Hamza came home from school crying yesterday. The cause? His first loose tooth.
“Mamma, it’s hurting me!” he said, burying himself in my arms. I was amused, excited and sad at the same time. The last of my children had reached this precious childhood milestone – the first loose tooth.
All of Hamza’s firsts are bittersweet for his father and I because he is our last child. We don’t plan on having any more children (although God knows best), as these three munchkins are quite enough for us. In Hamza’s first year of life, I anxiously charted all his developmental milestones, comparing them to Lil D’s first year of life.
With Autism Spectrum Disorder, you hear of ASD usually developing on two tracks: a child is slow and doesn’t progress from the beginning, or he is progressing fairly normally — learning to talk, reaching all his milestones — and then something happens (whether it’s vaccine-related or something else) and he immediately regresses into an ASD diagnosis.
Lil D was track one.
When Amal was born, I monitored her to make sure she was hitting all her marks on time, but not as close as I wanted to. Her first year coincided with that first horrible, crucial, agonizing year of Lil D’s autism diagnosis. And so, as she did everything like she was supposed to – rolling over at four months, smiling, making eye contact, reaching out for us, pointing and finally calling us Mamma and Baba, I sighed with relief while focusing like a madwoman on Lil D.
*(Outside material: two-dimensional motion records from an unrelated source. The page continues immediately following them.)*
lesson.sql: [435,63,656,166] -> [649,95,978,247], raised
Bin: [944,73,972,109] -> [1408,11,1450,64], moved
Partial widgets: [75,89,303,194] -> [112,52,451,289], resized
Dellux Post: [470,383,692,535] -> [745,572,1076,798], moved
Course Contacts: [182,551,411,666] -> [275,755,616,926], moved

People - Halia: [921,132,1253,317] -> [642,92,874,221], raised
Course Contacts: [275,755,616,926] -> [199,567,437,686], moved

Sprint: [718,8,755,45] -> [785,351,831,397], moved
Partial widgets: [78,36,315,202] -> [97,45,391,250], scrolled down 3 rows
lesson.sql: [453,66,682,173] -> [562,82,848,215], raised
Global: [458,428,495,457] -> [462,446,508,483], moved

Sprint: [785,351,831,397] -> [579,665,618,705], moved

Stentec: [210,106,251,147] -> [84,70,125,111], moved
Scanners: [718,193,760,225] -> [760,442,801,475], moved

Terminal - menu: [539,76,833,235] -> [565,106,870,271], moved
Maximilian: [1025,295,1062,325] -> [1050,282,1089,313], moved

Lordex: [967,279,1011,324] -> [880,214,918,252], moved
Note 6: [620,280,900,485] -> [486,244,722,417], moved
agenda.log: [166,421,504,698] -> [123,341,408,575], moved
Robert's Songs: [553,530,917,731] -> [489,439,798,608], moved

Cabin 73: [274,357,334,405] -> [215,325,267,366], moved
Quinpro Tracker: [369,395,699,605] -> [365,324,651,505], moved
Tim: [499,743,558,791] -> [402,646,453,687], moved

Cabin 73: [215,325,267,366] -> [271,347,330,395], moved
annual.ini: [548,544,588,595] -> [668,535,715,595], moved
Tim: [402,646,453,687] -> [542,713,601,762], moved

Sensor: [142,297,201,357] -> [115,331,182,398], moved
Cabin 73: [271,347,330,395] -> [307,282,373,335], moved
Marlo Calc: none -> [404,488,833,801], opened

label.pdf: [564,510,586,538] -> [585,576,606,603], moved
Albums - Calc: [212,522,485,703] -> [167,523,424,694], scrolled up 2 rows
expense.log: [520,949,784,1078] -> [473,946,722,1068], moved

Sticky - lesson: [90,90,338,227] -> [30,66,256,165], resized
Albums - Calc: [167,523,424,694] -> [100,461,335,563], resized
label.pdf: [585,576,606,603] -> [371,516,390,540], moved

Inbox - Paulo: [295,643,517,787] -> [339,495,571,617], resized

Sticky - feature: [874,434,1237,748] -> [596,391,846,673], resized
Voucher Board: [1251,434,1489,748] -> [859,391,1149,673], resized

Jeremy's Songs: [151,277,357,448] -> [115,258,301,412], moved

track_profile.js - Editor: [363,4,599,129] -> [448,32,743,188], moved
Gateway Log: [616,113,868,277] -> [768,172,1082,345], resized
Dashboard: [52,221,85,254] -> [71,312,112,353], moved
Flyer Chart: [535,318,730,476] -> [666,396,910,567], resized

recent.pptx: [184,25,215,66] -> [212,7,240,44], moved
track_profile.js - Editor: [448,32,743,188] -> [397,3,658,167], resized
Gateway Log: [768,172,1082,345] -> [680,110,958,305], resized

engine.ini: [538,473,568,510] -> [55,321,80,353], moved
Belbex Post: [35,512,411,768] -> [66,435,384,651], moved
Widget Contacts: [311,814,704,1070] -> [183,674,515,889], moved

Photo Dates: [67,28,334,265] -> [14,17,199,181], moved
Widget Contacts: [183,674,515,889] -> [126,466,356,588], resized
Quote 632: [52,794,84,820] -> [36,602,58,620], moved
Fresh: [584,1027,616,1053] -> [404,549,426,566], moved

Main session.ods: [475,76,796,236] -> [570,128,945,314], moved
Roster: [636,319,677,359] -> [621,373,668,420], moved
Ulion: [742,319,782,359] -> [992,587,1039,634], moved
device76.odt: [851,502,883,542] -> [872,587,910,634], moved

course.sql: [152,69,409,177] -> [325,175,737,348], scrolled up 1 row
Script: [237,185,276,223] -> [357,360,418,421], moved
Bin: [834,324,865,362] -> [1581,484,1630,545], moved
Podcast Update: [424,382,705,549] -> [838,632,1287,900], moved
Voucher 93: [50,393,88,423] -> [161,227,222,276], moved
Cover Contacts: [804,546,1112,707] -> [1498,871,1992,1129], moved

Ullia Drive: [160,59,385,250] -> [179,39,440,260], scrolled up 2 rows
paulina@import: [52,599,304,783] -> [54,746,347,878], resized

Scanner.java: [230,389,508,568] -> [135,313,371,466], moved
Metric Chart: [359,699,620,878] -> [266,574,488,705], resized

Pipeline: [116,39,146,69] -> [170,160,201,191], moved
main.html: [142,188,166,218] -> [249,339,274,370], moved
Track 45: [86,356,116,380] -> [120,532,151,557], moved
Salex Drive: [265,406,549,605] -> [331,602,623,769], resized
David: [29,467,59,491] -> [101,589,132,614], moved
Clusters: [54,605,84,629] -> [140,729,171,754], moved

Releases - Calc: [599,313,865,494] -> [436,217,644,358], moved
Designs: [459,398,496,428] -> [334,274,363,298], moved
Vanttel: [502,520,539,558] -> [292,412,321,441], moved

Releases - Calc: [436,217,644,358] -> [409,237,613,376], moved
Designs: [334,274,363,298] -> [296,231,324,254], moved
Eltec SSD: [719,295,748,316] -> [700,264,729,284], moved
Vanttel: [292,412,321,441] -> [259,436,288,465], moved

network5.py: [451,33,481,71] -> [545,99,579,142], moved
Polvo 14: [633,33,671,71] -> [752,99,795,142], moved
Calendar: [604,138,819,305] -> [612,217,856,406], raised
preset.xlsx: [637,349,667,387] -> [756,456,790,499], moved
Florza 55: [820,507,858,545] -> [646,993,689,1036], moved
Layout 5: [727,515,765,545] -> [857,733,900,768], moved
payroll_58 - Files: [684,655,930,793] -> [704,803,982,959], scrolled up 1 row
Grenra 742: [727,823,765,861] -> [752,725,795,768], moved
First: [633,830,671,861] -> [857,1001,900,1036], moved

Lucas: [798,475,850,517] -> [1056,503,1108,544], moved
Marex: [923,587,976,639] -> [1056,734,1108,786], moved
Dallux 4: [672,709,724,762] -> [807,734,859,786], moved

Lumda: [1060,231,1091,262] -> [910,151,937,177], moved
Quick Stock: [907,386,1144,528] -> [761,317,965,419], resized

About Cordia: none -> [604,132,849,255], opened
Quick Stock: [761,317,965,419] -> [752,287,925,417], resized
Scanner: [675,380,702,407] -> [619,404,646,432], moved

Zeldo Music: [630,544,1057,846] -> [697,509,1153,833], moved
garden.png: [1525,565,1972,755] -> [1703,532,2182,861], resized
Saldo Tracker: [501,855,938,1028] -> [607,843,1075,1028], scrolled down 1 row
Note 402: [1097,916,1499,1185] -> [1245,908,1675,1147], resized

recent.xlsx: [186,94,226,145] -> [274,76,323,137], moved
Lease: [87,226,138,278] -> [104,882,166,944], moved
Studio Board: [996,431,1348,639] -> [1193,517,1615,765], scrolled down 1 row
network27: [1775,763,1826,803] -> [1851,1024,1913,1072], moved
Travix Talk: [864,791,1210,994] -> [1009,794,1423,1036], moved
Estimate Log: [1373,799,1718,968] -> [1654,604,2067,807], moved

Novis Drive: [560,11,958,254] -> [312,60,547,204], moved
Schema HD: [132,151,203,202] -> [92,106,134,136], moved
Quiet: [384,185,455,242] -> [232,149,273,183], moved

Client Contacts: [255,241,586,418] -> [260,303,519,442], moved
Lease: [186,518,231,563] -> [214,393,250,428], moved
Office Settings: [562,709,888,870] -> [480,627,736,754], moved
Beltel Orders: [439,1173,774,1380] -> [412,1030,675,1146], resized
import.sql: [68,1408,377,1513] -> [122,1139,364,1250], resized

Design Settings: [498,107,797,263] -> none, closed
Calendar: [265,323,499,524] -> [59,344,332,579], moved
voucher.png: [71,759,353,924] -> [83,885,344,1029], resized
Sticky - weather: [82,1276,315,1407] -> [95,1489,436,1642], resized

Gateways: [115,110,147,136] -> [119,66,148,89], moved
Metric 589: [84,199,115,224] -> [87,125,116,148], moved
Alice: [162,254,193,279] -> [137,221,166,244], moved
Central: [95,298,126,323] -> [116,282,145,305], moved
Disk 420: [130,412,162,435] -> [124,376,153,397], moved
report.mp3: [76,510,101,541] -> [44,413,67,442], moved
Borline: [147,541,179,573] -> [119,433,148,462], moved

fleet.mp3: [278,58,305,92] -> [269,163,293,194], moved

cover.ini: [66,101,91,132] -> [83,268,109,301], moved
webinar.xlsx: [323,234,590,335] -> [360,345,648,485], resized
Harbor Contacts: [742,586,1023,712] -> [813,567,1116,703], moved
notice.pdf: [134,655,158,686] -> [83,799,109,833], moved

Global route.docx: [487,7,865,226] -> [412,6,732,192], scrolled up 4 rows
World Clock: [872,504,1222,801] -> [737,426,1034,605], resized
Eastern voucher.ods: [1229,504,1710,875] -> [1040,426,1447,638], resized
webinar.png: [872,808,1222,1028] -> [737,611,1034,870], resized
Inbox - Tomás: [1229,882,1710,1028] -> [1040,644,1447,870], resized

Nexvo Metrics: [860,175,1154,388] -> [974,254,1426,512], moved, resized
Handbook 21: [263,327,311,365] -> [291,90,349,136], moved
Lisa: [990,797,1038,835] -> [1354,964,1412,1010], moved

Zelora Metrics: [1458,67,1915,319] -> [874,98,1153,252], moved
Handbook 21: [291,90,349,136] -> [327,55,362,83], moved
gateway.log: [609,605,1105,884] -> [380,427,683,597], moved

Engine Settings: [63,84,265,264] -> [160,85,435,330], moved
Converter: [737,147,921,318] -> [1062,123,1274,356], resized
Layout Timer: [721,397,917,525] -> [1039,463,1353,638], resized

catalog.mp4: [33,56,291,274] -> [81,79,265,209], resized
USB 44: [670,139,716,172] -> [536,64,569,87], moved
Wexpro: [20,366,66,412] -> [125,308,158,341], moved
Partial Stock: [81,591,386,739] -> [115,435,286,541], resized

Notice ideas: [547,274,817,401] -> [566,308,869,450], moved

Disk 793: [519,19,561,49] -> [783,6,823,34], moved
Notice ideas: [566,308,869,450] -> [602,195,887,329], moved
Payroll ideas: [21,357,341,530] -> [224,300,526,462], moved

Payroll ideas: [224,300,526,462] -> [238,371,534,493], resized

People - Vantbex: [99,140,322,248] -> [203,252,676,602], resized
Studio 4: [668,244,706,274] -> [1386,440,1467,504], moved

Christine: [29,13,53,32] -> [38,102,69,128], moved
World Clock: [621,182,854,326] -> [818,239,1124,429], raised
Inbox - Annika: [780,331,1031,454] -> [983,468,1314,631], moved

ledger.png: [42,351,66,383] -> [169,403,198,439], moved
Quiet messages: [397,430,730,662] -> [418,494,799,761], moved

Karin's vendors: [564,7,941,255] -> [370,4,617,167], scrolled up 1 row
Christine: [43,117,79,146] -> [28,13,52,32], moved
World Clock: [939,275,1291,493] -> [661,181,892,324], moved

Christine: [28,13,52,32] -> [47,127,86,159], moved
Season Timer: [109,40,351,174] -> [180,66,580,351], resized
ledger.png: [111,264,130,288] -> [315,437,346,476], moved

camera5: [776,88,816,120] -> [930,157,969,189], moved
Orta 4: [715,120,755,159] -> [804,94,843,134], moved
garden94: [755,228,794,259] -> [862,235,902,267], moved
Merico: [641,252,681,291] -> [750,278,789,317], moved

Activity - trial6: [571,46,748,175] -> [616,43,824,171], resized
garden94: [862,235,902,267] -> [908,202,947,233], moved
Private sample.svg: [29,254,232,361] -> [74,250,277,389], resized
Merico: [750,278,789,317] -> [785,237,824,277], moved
When Hamza came along, we were set in our path. I was more well-versed in autism speak, and we had things (more or less) in place for Lil D – school, therapy and other ongoing interventions. So I had more time to obsess over our youngest, who’s early months were plagued by eczema, rashes and suspected allergies. All of that made me worry about his development, and if ASD was in his future.
He’s not smiling, I would wail to my husband. He doesn’t seem to recognize me! He’s upset all the time.
We’ll figure it out, my husband assured me. It’s some sort of allergy, and we’ll figure it out. But still I worried, until a non-important-but-oh-so-monumental-moment that happened when Hamza was five months old.
After nursing him and burping him in our upstairs bedroom, I handed Hamza to my husband. He walked down the stairs with Hamza propped upright on his shoulder. I stood at the top of the stairs watching, and Hamza followed me with his eyes, all the way down. At the bottom of the stairs, he reached up to me and smiled.
Did you see that? He sees you. He wants you. He knows you, my husband said. Shukar Alhamdulillah.
As the months progressed and we figured out Hamza’s allergies (some of which coincided neatly with Lil D’s gluten-free/casein free diet) and put the whole family on a Hamza-and-Lil D-friendly diet, things definitely improved for the Little Lion. Hamza hit his milestones on schedule, and his speech progressed beautifully.
Many of his “firsts” were cherished because they were (more likely than not) our last “firsts.” And whereas with Amal, we did feel bittersweet at times about her physical, emotional and intellectual growth because she surpassed Lil D so quickly, we learned not to put that damper on ourselves with Hamza.
Live and let live. They are each individual children with individual paths to travel.
Still, Hamza’s loose tooth yesterday brought me back to Lil D and his loose teeth over the years. When our children cut their first teeth and when they lose their first teeth are one of the few things they share in common developmental-wise. Apparently ASD has no hold on when teeth come or fall in our family.
A child’s first loose tooth can be a sweet experience for parents and kids. That gap-tooth smile is something every parent I know loves to see. Or when adult teeth come in and kids’ smiles look so funny with gaps, big adult teeth and baby teeth. Each tooth Amal lost was an event, with her informing us on every step, from the barest of a wiggle to freaking out over what she could eat (it’ll hurt my tooth!) to pushing it with her tongue, to fears that she would swallow the tooth, to her father teasing her to let him tie a string to the tooth and pull it out, to finally when the tooth actually came out.
I see Hamza being the same way, starting with his dramatic, tear-filled exit from my husband’s car yesterday.
Lil D — well the only indication I got that he had a loose tooth was when I would see him put his hands in his mouth. But even that wasn’t the best of indications because he’s always been an oral child – a child prone to putting things in his mouth, including his fingers. His first loose tooth, when we finally discovered it, was an unnerving thing for him. As much as I explained what was happening, I didn’t know if he understood me. For a long time it dangled, just needing a gentle tug to get it out. But he wouldn’t let anyone touch it.
One morning, I picked him up from the preschool where he was spending time with a “typical” kindergarten class as preparation for his transition to public school from his private autism school, and his aide met me with a beaming smile and handed me a wrapped tissue.
It was Lil D’s tooth.
He seemed so uncomfortable and I could see him playing with it, but not wanting to pull it. So I asked him to let me see, and he let me touch it. I just gave it a tug and it came out! He was very happy and hugged me, she told me.
His first tooth, in the palm of my hands. He spoke no words about it. Just poked his tongue in the gap for the next two days as he got used to the new feeling in his mouth.
It was a typical loose tooth experience, but as with everything else it was not.